Of all the seafood, I love lobster the most. There is a lot of sweet meat inside for the effort (unlike say crab) for me to use as a vehicle essentially for butter. Second place then goes to shrimp rather than crab because the ease of getting to shrimp meat, even though I have to eat more of them, makes it easy to enjoy without a lot of work.
Maybe I’m still bitter about the time I was eating crab and wondered why the red sauce was so watery on the plate and then realized even in death, a crab had fought back and cut me. And then that’s how I also learned, after wearing a bandage for a couple days, that I’m allergic to latex. It made sense in retrospect why I always hated the smell of Halloween/latex even before I had this knowledge.
My favorite way of having shrimp is via shrimp scampi. The second way is poached in butter, so really it’s still the same way… swimming in butter, the second most natural place for seafood to be besides in its home origin of water.
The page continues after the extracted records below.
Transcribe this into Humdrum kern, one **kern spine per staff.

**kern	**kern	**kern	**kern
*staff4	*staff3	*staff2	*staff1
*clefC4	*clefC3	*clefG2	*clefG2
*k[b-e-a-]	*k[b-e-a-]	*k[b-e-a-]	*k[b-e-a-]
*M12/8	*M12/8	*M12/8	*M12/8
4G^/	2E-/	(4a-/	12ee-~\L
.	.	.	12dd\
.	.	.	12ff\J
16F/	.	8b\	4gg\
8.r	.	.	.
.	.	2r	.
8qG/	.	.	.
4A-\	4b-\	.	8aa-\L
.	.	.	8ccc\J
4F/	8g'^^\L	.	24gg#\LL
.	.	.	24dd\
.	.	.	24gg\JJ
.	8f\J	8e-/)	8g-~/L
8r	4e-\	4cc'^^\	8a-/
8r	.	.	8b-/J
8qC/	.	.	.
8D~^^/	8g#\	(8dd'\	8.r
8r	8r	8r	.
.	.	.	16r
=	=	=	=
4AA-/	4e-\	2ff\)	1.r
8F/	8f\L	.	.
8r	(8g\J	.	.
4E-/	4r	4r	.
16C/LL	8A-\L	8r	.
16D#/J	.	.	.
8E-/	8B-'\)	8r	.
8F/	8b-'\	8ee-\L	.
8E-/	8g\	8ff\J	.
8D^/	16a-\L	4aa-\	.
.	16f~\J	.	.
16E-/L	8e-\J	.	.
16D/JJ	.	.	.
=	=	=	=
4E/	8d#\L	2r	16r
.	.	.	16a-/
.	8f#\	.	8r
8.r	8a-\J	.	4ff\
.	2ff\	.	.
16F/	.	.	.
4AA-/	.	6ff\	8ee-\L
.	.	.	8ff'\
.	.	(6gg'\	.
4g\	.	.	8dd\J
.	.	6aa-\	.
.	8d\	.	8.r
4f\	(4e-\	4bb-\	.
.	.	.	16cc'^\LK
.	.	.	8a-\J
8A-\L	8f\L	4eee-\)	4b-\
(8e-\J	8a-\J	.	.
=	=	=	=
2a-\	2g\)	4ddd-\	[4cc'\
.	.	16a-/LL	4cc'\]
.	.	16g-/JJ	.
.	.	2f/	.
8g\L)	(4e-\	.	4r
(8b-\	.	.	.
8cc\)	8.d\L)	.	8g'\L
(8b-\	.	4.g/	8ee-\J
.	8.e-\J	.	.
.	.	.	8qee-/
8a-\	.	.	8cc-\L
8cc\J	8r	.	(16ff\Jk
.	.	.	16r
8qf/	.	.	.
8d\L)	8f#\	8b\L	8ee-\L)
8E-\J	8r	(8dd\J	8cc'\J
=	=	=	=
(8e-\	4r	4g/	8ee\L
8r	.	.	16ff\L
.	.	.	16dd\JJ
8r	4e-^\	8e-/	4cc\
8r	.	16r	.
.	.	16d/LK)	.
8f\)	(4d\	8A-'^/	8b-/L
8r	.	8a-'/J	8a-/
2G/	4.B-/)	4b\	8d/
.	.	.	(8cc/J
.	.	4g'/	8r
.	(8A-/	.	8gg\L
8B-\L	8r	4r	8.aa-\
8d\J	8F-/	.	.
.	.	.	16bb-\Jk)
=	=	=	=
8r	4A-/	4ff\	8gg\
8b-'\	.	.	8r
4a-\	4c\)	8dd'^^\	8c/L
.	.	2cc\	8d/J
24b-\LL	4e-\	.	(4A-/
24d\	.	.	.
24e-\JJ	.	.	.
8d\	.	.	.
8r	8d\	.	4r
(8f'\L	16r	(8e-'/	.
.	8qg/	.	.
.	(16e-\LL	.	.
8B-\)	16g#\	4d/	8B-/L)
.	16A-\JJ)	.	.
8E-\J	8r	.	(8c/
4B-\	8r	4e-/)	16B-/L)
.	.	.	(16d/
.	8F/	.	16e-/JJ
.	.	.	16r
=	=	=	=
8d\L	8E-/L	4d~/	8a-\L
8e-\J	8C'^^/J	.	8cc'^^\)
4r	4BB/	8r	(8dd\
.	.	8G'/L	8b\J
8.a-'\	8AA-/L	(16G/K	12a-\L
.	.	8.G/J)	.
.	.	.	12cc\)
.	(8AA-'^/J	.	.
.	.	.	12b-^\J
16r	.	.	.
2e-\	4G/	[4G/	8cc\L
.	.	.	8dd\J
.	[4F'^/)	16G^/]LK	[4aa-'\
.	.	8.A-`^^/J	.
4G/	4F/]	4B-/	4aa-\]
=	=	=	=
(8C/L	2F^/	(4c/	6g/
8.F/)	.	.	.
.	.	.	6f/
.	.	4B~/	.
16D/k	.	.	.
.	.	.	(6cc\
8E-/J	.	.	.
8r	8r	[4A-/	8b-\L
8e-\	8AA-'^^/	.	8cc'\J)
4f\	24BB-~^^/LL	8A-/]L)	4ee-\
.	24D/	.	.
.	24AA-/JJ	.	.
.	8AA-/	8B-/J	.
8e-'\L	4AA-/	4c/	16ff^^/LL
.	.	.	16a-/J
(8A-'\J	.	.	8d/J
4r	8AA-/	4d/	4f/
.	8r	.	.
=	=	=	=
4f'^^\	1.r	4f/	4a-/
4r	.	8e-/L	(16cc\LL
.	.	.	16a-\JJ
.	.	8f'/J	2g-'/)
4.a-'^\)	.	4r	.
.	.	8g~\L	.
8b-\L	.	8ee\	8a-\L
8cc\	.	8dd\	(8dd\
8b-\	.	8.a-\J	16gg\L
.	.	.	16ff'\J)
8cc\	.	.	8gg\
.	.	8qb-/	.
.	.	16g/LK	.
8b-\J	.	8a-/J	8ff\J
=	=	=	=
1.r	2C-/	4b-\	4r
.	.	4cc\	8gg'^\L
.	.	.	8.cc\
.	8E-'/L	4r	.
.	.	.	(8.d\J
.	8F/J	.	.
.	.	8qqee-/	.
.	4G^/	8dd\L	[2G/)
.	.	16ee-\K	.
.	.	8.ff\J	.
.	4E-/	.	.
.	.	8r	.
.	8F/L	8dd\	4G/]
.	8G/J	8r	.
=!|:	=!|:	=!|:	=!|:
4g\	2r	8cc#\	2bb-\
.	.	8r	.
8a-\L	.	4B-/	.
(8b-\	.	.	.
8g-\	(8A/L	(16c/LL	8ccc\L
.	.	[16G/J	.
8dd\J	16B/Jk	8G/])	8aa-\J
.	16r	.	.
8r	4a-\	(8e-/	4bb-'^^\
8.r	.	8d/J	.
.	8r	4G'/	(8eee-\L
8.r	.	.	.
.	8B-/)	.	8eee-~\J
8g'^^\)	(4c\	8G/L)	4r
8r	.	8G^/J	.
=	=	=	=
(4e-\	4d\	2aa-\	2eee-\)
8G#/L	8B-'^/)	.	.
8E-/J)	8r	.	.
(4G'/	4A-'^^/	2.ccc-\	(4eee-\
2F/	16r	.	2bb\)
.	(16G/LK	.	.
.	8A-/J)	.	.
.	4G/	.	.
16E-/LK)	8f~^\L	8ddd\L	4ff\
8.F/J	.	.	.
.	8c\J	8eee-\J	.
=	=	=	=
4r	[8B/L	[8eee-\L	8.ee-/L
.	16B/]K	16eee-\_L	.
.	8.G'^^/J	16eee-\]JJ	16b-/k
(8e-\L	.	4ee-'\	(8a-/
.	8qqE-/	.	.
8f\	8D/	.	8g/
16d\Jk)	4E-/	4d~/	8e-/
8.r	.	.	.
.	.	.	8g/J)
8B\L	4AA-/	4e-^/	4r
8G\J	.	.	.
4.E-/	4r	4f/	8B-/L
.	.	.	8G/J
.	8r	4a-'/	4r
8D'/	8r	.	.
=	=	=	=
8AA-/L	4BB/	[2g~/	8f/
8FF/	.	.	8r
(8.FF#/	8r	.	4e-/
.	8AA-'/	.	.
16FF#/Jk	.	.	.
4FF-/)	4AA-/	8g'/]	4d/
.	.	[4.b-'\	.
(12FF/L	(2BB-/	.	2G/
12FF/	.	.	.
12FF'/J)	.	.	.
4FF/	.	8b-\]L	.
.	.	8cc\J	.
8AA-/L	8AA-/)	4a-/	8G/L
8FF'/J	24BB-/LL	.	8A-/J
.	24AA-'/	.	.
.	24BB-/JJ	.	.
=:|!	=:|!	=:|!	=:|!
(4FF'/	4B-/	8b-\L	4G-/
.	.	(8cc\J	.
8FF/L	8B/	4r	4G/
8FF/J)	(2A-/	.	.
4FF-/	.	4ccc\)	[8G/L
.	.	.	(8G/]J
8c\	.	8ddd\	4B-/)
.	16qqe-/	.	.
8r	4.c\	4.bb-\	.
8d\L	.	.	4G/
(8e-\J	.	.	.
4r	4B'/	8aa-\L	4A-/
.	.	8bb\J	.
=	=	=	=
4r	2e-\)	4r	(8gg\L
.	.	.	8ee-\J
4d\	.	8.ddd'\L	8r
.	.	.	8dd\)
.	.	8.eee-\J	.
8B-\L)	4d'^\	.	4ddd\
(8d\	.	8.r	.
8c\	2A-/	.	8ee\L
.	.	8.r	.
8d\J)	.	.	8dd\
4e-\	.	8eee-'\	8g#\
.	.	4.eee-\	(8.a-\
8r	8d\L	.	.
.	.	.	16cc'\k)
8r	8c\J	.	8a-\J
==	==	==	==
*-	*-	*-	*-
But, there is a way I can make it at home that doesn’t use a whole stick of butter. Instead it relies on just enough butter to add the flavor and help from panko and garlic.
Baked Garlic and Butter Shrimp Recipe
Ingredients:
- 1 tablespoon of olive oil
- 1 shallot, diced
- 1 pound of fresh raw shrimp deveined and peeled. Your choice on whether to cook with the tails so you have something to hold, or remove them before you cook.
- 2 tablespoons of melted butter
- 1/2 a lemon: you will be using the juice from 1/2 a lemon plus 1/2 tablespoon of lemon zest
- 4 cloves of garlic, minced
- Salt and pepper to taste
- 1 teaspoon of paprika
- 1 cup of panko
- 1/2 cup of grated or shredded Parmesan cheese
- 2 tablespoons of finely chopped parsley
Directions:
- On the stovetop, saute the minced shallot until it is a little crispy. Set aside.
- Preheat the oven to 350 degrees F. In a mixing bowl, combine the shrimp, lemon juice, garlic, , shallot, salt and pepper. Pour into your baking dish (thanks Debbie! I use this gift all the time!) and arrange the shrimp so they are a single layer. I suppose you don’t really have to do this, but I do in order to get all the shrimpies to get the topping next…
- In a separate bowl, mix the butter and lemon zest enough to blend and spoon onto each and every shrimp in your baking dish. Sprinkle on top the paprika, and then the panko, Parmesan and parsley.
- Bake in the oven until the shrimp are pink, and the Parmesan has browned, about 10-15 minutes.
After this, you can eat this over brown rice or quinoa, or plain by itself with maybe a chilled glass of white wine?!
What is your favorite kind of seafood?